→ **Problem A**
In the thread on foam and photos, what sizes of PVC does MDWine suggest for building a cube?
→ **Problem B**
Pick up the thread on foam and photos at its end and write the next post.

START Exercise text

# Foam and Photos?



## Johnathan (Feb 24, 2006)

Pease help me out, I've searched all through the old posts and can't find anywhere where it talks about using styro-foam in a photo setup. I have still not decided on a final setup so please help before I spend money on something I will not like. Thanks everyone![8D]


----------



## Dario (Feb 24, 2006)

Why styrofoam?

Have you checked the photo cubes some people here are using...bought from eBay? []


----------



## Johnathan (Feb 24, 2006)

I've pretty sure that's what I'm going to get. The studio-in-a-box looks like it will have what I want but I've heard about this a little and didn't see anything on it.


----------



## MDWine (Feb 24, 2006)

why not build a cube of 1/2 or 3/4 inch PVC, don't glue it, and use white cloth as the light diffuser?  simple, quick, best of all...CHEAP!!!


----------



## its_virgil (Feb 24, 2006)

Anthony Turchetta has some of the better pictures on the IAP...take a look at what he uses... 
http://www.penturners.org/forum/topic.asp?TOPIC_ID=10705

There was a post once where someone had used a white styroafoam cooler as a light box, but I don't remember who. Maybe a search would did it up.

Do a good turn daily!
Don








> _Originally posted by Johnathan_
> <br />Pease help me out, I've searched all through the old posts and can't find anywhere where it talks about using styro-foam in a photo setup. I have still not decided on a final setup so please help before I spend money on something I will not like. Thanks everyone![8D]


----------



## vick (Feb 24, 2006)

END Exercise text
START Information provided

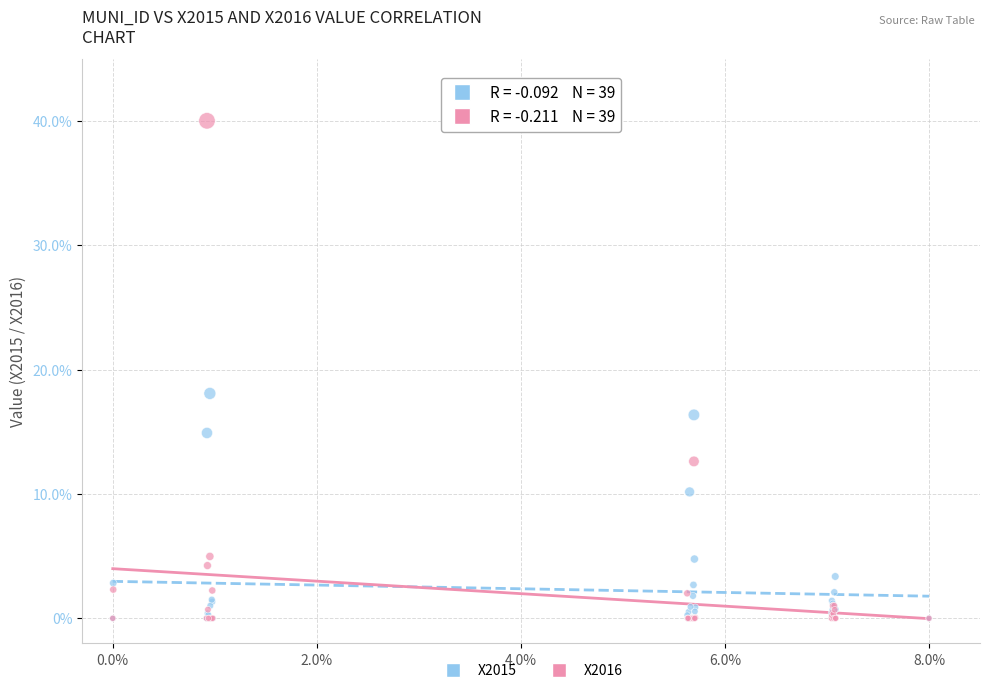

What are all the series names shown in the legend?

X2015, X2016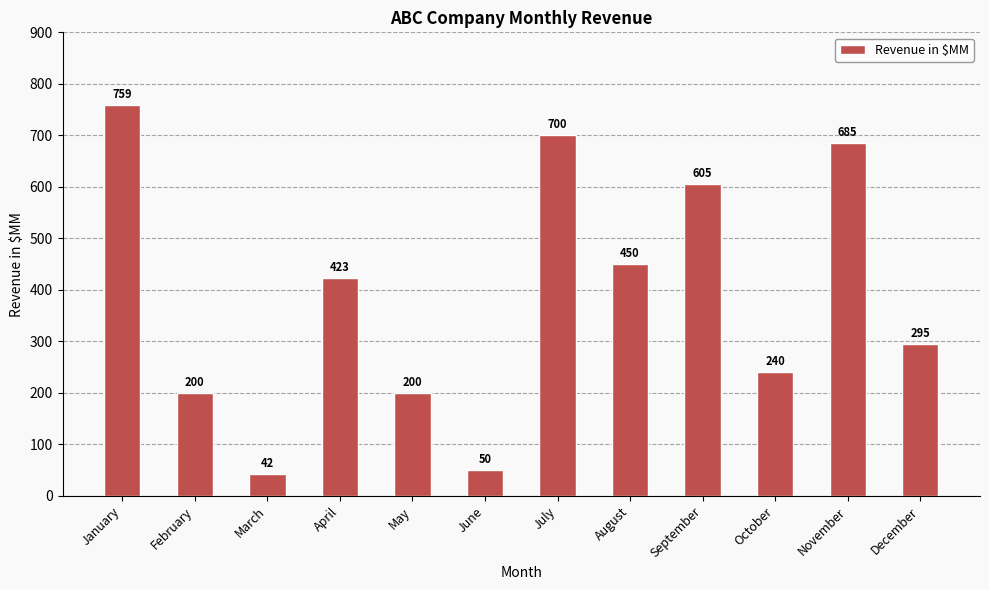

How many categories are shown in the chart?

12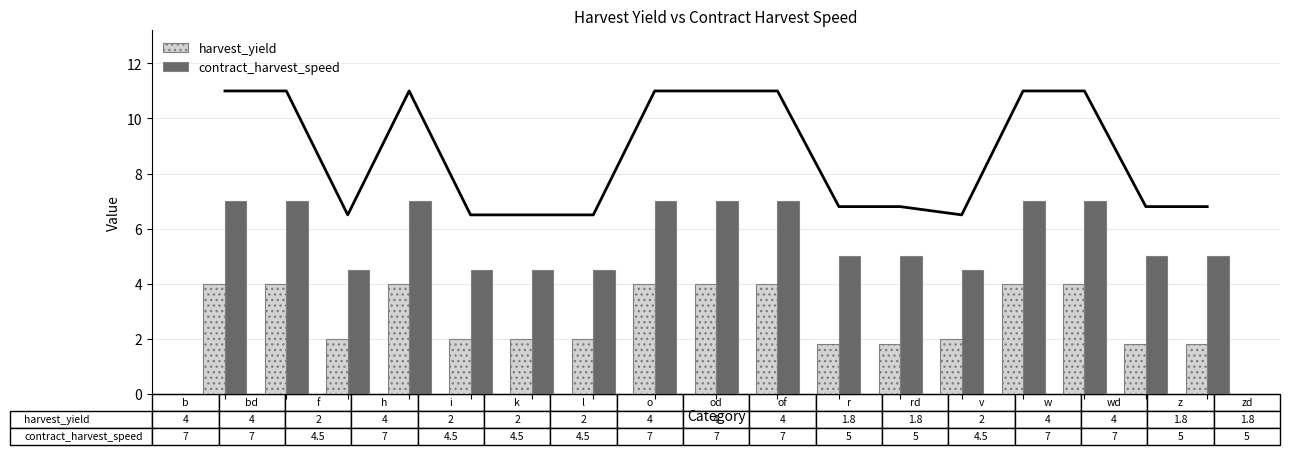

What is the average value of the harvest_yield series?

2.9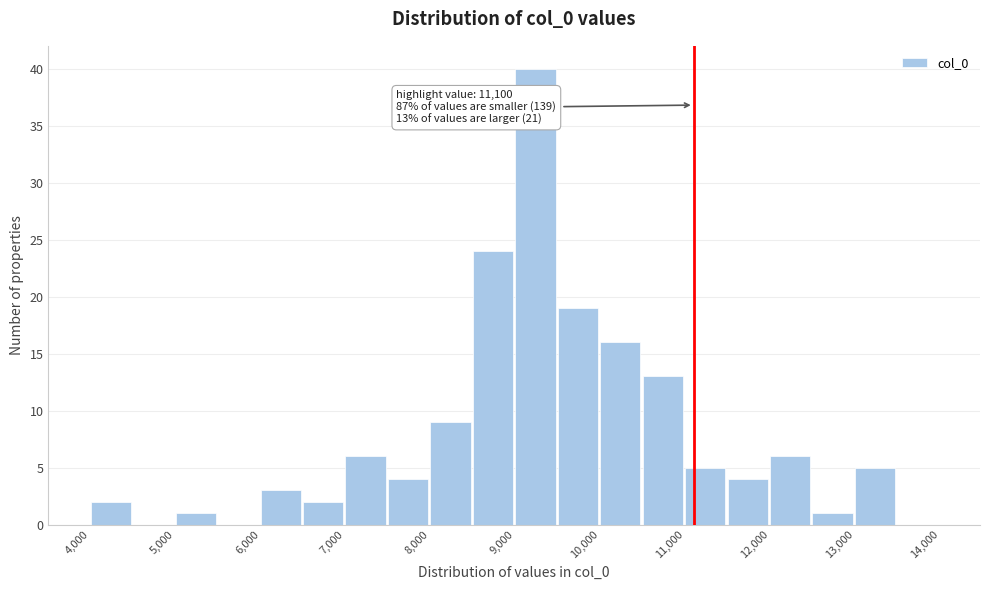

Over which range of the x-axis is the bar tallest?

9000 to 9500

END Information provided

→ **Written reply A**
1/2 or 3/4 inch PVC.

→ **Written reply B**
I have read about people the use styroafoam as a reflective material inside their photo cubes.
http://www.silversmithing.com/1photo.htm


----------



## Jim Boyd (Feb 24, 2006)

I use a lidded plastic tub and two desk lamps from Walmart. Every thing stores in the box which makes it handy.


----------



## terrymiller (Feb 24, 2006)

Jim is that one of the semi clear tubs it is hard to tell in the photo.  Thats a really neat idea.


----------



## jssmith3 (Feb 24, 2006)

Hey, even I could afford that setup Jim, thanks for sharing.
Janet


----------



## Jim Boyd (Feb 25, 2006)

> _Originally posted by terrymiller_
> <br />Jim is that one of the semi clear tubs it is hard to tell in the photo.  Thats a really neat idea.



Yes it is. Works fairly well too.


----------



## realgenius (Feb 25, 2006)

Jim, wonderful photo, pen and most of all, IDEA.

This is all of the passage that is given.